Your objective —
Return the lines from the start of the records through the line containing "Вино. Russia", both included, and leave the pictures out of your answer.

Extracted page text data —
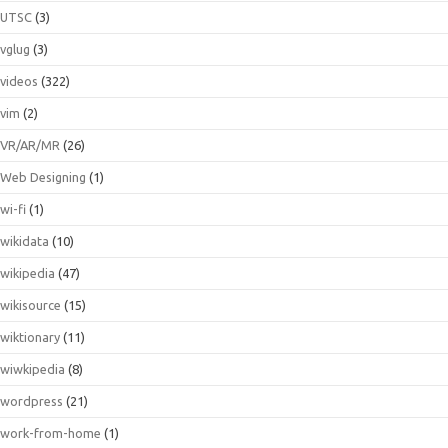
UTSC
(3)
vglug
(3)
videos
(322)
vim
(2)
VR/AR/MR
(26)
Web Designing
(1)
wi-fi
(1)
wikidata
(10)
wikipedia
(47)
wikisource
(15)
wiktionary
(11)
wiwkipedia
(8)
wordpress
(21)
work-from-home
(1)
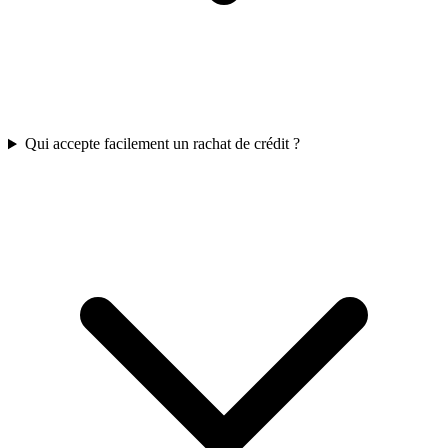
Qui accepte facilement un rachat de crédit ?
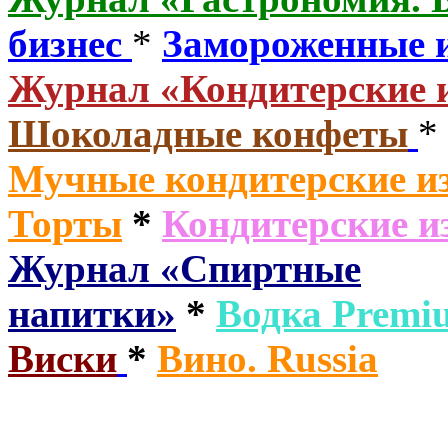
бизнес
*
Замороженные 
Журнал «Кондитерские 
Шоколадные конфеты
*
Мучные кондитерские из
Торты
*
Кондитерские и
Журнал «Спиртные
напитки»
*
Водка
Premi
Виски
*
Вино. Russia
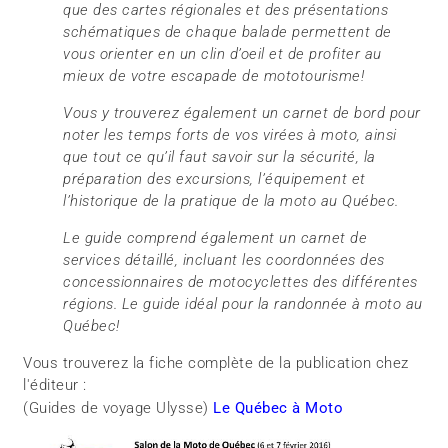
que des cartes régionales et des présentations
schématiques de chaque balade permettent de
vous orienter en un clin d’oeil et de profiter au
mieux de votre escapade de mototourisme!
Vous y trouverez également un carnet de bord pour
noter les temps forts de vos virées à moto, ainsi
que tout ce qu’il faut savoir sur la sécurité, la
préparation des excursions, l’équipement et
l’historique de la pratique de la moto au Québec.
Le guide comprend également un carnet de
services détaillé, incluant les coordonnées des
concessionnaires de motocyclettes des différentes
régions. Le guide idéal pour la randonnée à moto au
Québec!
Vous trouverez la fiche complète de la publication chez
l'éditeur :
(Guides de voyage Ulysse)
Le Québec à Moto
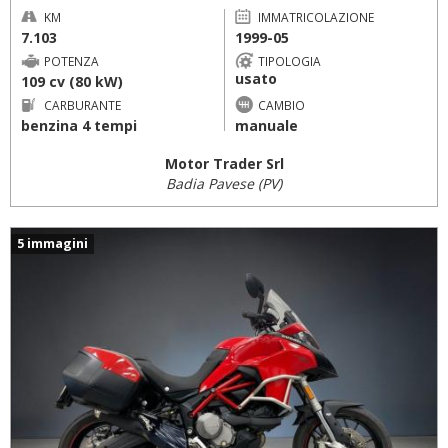
KM
IMMATRICOLAZIONE
7.103
1999-05
POTENZA
TIPOLOGIA
usato
109 cv (80 kW)
CARBURANTE
CAMBIO
benzina 4 tempi
manuale
Motor Trader Srl
Badia Pavese (PV)
5 immagini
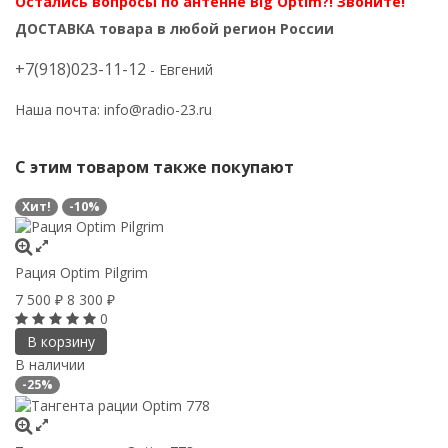
Остались вопросы по антенне Big Optim?! Звоните!
ДОСТАВКА товара в любой регион России
+7(918)023-11-12
- Евгений
Наша почта:
info@radio-23.ru
С этим товаром также покупают
Хит!
-10%
Рация Optim Pilgrim
7 500
8 300
₽
₽
0
В корзину
В наличии
-25%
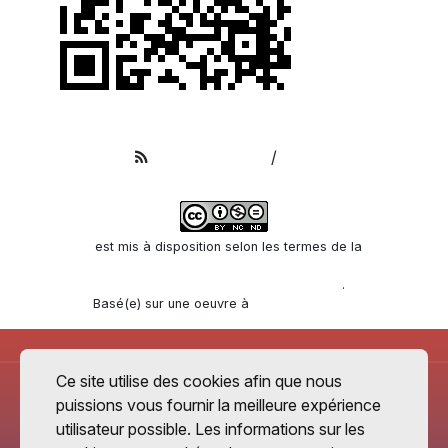
Apple Podcasts
/
RSS
Scolcast
est mis à disposition selon les termes de la
licence
Creative Commons Attribution - Pas d’Utilisation Commerciale -
Pas de Modification 3.0 non transposé
.
Basé(e) sur une oeuvre à
www.scolcast.ch
Ce site utilise des cookies afin que nous
puissions vous fournir la meilleure expérience
utilisateur possible. Les informations sur les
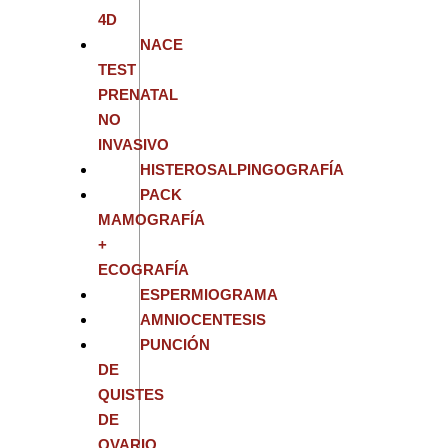
4D
NACE
TEST
PRENATAL
NO
INVASIVO
HISTEROSALPINGOGRAFÍA
PACK
MAMOGRAFÍA
+
ECOGRAFÍA
ESPERMIOGRAMA
AMNIOCENTESIS
PUNCIÓN
DE
QUISTES
DE
OVARIO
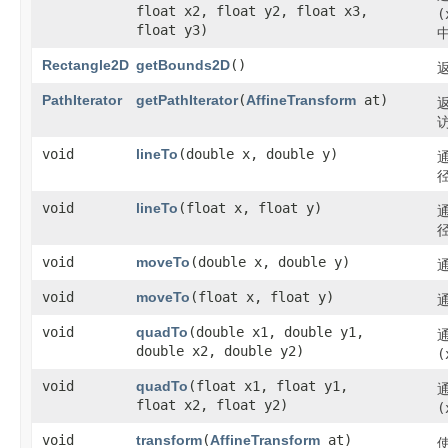
float x2, float y2, float x3,
(
float y3)
Rectangle2D
getBounds2D
()
PathIterator
getPathIterator
​(
AffineTransform
at)
void
lineTo
​(double x, double y)
void
lineTo
​(float x, float y)
void
moveTo
​(double x, double y)
void
moveTo
​(float x, float y)
void
quadTo
​(double x1, double y1,
double x2, double y2)
(
void
quadTo
​(float x1, float y1,
float x2, float y2)
(
void
transform
​(
AffineTransform
at)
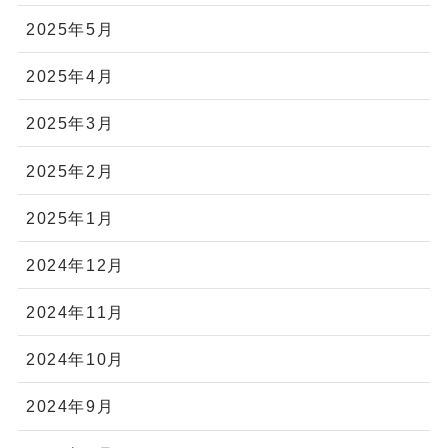
2025年5月
2025年4月
2025年3月
2025年2月
2025年1月
2024年12月
2024年11月
2024年10月
2024年9月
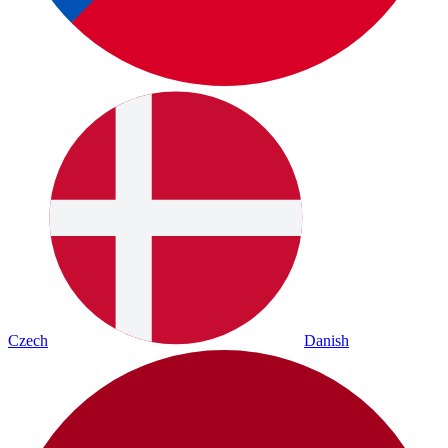
Czech
Danish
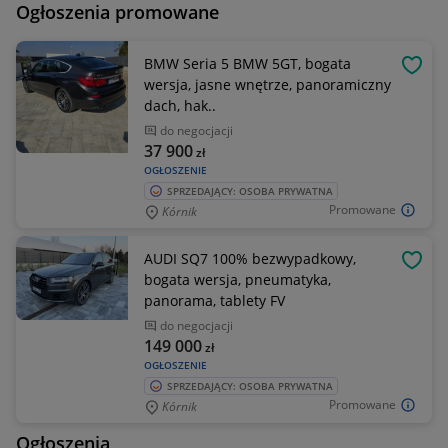
Ogłoszenia promowane
BMW Seria 5 BMW 5GT, bogata
OBSE
wersja, jasne wnętrze, panoramiczny
dach, hak..
do negocjacji
37 900
zł
OGŁOSZENIE
SPRZEDAJĄCY: OSOBA PRYWATNA
Promowane
Kórnik
AUDI SQ7 100% bezwypadkowy,
OBSE
bogata wersja, pneumatyka,
panorama, tablety FV
do negocjacji
149 000
zł
OGŁOSZENIE
SPRZEDAJĄCY: OSOBA PRYWATNA
Promowane
Kórnik
Ogłoszenia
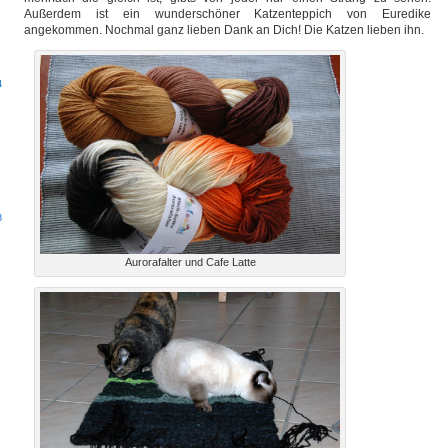
Außerdem ist ein wunderschöner Katzenteppich von Euredike
angekommen. Nochmal ganz lieben Dank an Dich! Die Katzen lieben ihn.
4
3
Aurorafalter und Cafe Latte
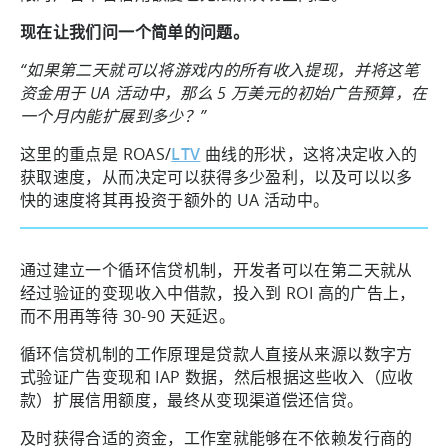
现在让我们问一个简单的问题。
“如果第二天就可以将游戏内的所有收入提现，并将这笔
资金用于 UA 活动中，那么 5 万美元的初始广告预算，在
一个月内能扩展到多少？”
这里的重点是 ROAS/
LTV
曲线的形状，这将决定收入的
获取速度，从而决定可以获得多少盈利，以及可以以多
快的速度将其再投资于额外的 UA 活动中。
通过建立一个循环信贷机制，开发者可以在第二天就从
经过验证的变现收入中借款，投入到 ROI 高的广告上，
而不用再等待 30-90 天延迟。
循环信贷机制的工作原理是贷款人直接从来源以数字方
式验证广告变现和 IAP 数据，然后根据这些收入（应收
款）扩展信用额度，最终从变现渠道偿还信贷。
及时获得合适的资金，工作室就能够在不依赖发行商的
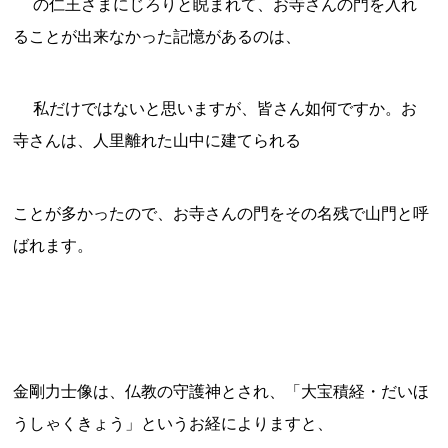
の仁王さまにじろりと睨まれて、お寺さんの門を入れ
ることが出来なかった記憶があるのは、
私だけではないと思いますが、皆さん如何ですか。お
寺さんは、人里離れた山中に建てられる
ことが多かったので、お寺さんの門をその名残で山門と呼
ばれます。
金剛力士像は、仏教の守護神とされ、「大宝積経・だいほ
うしゃくきょう」というお経によりますと、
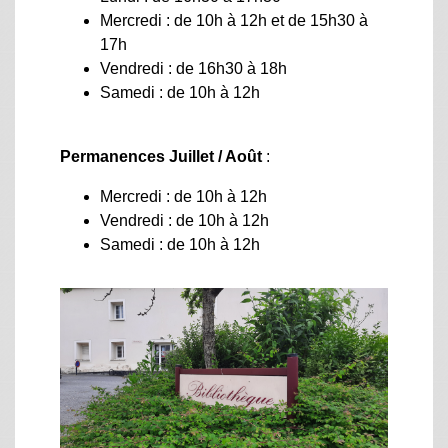
Mercredi : de 10h à 12h et de 15h30 à
17h
Vendredi : de 16h30 à 18h
Samedi : de 10h à 12h
Permanences Juillet / Août
:
Mercredi : de 10h à 12h
​​​​​​​Vendredi : de 10h à 12h
Samedi : de 10h à 12h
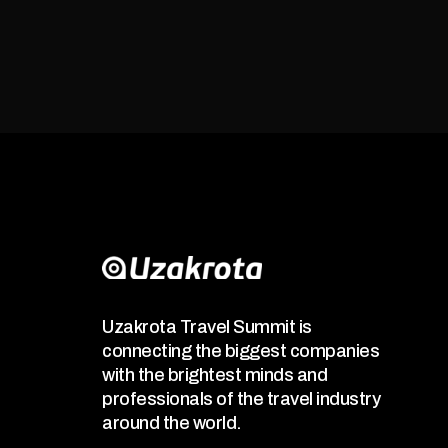
Uzakrota Travel Summit is
connecting the biggest companies
with the brightest minds and
professionals of the travel industry
around the world.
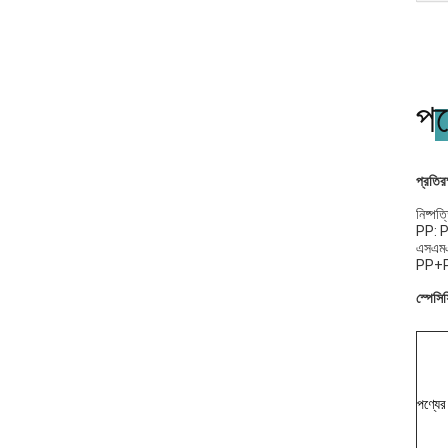
পণ
প্রতির
নিষ্পত
PP: PP 
এসএমএস
PP+PE:
স্পেসি
পণ্যের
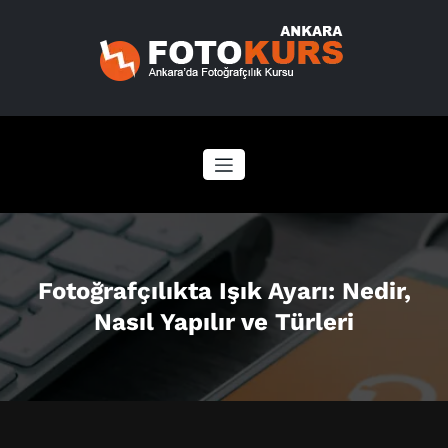
İçeriğe
geç
Fotoğrafçılıkta Işık Ayarı: Nedir,
Nasıl Yapılır ve Türleri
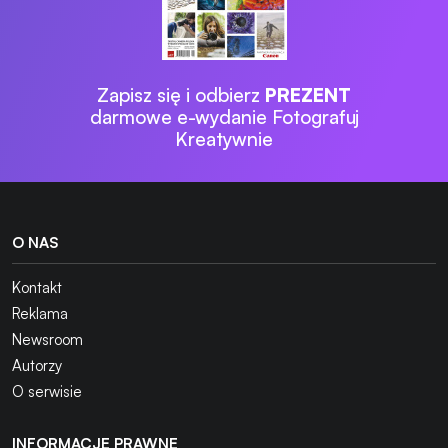
Zapisz się i odbierz
PREZENT
darmowe e-wydanie Fotografuj
Kreatywnie
O NAS
Kontakt
Reklama
Newsroom
Autorzy
O serwisie
INFORMACJE PRAWNE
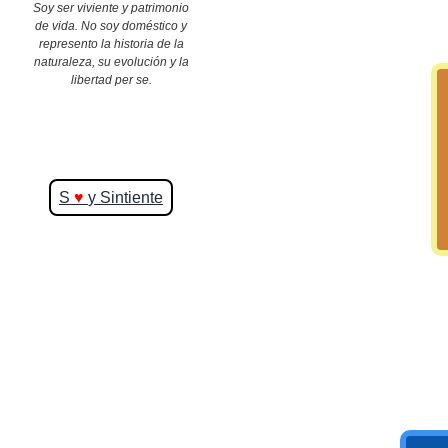
Soy ser viviente y patrimonio
de vida. No soy doméstico y
represento la historia de la
>> Ingresar YA a este tutorial
naturaleza, su evolución y la
libertad per se.
S
♥
y Sintiente
Matemáticas Básicas y
Elementales
Matemáticas
Elementales [Ingresar]
Ver/Ocultar temario
La numeración Ξ Los números Ξ El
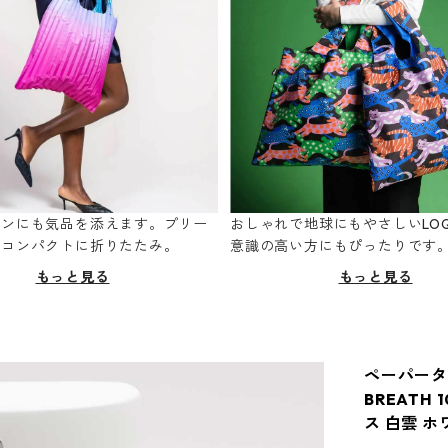
ーンにも気品を添えます。プリー
おしゃれで地球にもやさしいLOQ
てコンパクトに折りたたみ。
意識の高い方にもぴったりです
もっと見る
もっと見る
ペーパータオ
BREATH
ス 白雲 ホ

Task solution —
UTSC
(3)
vglug
(3)
videos
(322)
vim
(2)
VR/AR/MR
(26)
Web Designing
(1)
wi-fi
(1)
wikidata
(10)
wikipedia
(47)
wikisource
(15)
wiktionary
(11)
wiwkipedia
(8)
wordpress
(21)
work-from-home
(1)
Qui accepte facilement un rachat de crédit ?
бизнес
*
Замороженные 
Журнал «Кондитерские 
Шоколадные конфеты
*
Мучные кондитерские из
Торты
*
Кондитерские и
Журнал «Спиртные
напитки»
*
Водка
Premi
Виски
*
Вино. Russia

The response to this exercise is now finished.